▶ What you need to do:
a - In the post about projectionists in movies, why do the Gremlins get a projection grade of D- instead of something lower?
b - From the post about projectionists in movies, reproduce the passage starting at "Wednesday, April 07, 2010" and ending at "hated that movie.".

▶ Text shown:
----

Wednesday, April 07, 2010

Projectionists in movies by Sean Goodrich

Sean Goodrich came up with the recent poll question and he takes over CineRobot for this post about the portrayal of projectionists in various movies:

I’ve been a projectionist for almost 14 years, starting at Tinseltown 17 in Grapevine, TX.  I’ve worked at theaters ranging from 1 to 24 screens, currently I work at The Alamo Drafthouse at the Ritz in Austin, TX.
Movies featuring projectionists have always piqued my interest, how accurately do they portray the job?  How good is the projectionist?  Here’s a list of some in order from worst to best, it’s not a ranking of the quality of movie, just the projectionist.
I haven’t seen every movie featuring, so I know I’m missing a few movies.  I have seen The Majestic, but you won’t see it on this list either.  I really hated that movie.
There will be spoilers ahead.  You’ve been warned.
Gremlins--The Gremlins
These guys are projection done wrong.  You must treat film carefully, nicely.  You can’t undamage film.  I’ve done similar things to film, but it was always intentional, like the time I destroyed a trailer for The Majestic.  You can’t do that by accident, but I guess that’s what The Gremlins are all about.  So their gremlin grade is A+, projection, D-, and that’s only because they managed to get an image on screen, in frame and focus.  Unfortunately that’s the last time that print will be played.  Also, the projectionist has a duty to not blow up the movie theater.  At least you have a responsibility to stop the movie, turn on the lights and get a manager to escort the audience out of the theater if you smell gas.

----

▶ Information supplied:

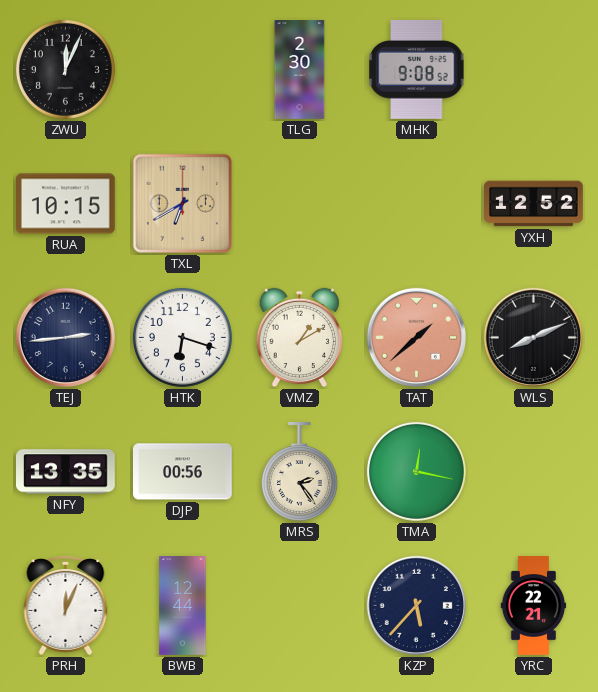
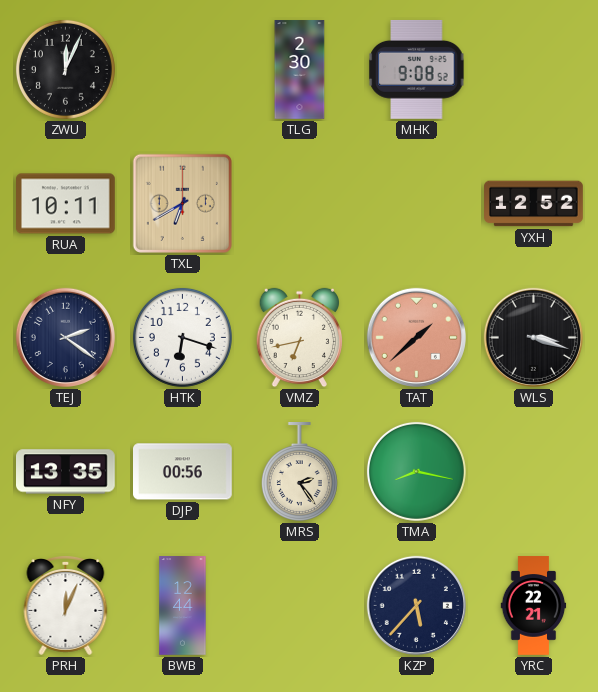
RUA: 10:15 -> 10:11
TEJ: 2:44 -> 2:21
VMZ: 1:10 -> 6:43
WLS: 8:11 -> 3:18
TMA: 12:17 -> 8:17
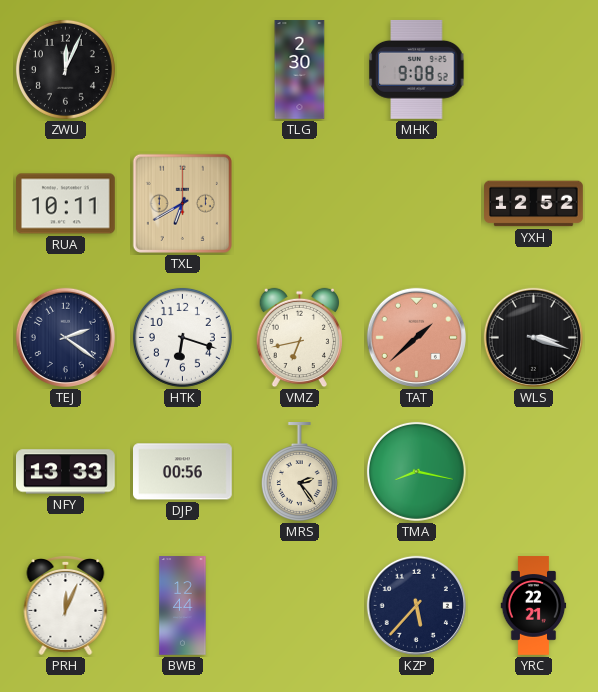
NFY: 13:35 -> 13:33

----

▶ Task-by-task results:
a - They get a D- only because they managed to get an image on screen, in frame and in focus.

b -
Wednesday, April 07, 2010

Projectionists in movies by Sean Goodrich

Sean Goodrich came up with the recent poll question and he takes over CineRobot for this post about the portrayal of projectionists in various movies:

I’ve been a projectionist for almost 14 years, starting at Tinseltown 17 in Grapevine, TX.  I’ve worked at theaters ranging from 1 to 24 screens, currently I work at The Alamo Drafthouse at the Ritz in Austin, TX.
Movies featuring projectionists have always piqued my interest, how accurately do they portray the job?  How good is the projectionist?  Here’s a list of some in order from worst to best, it’s not a ranking of the quality of movie, just the projectionist.
I haven’t seen every movie featuring, so I know I’m missing a few movies.  I have seen The Majestic, but you won’t see it on this list either.  I really hated that movie.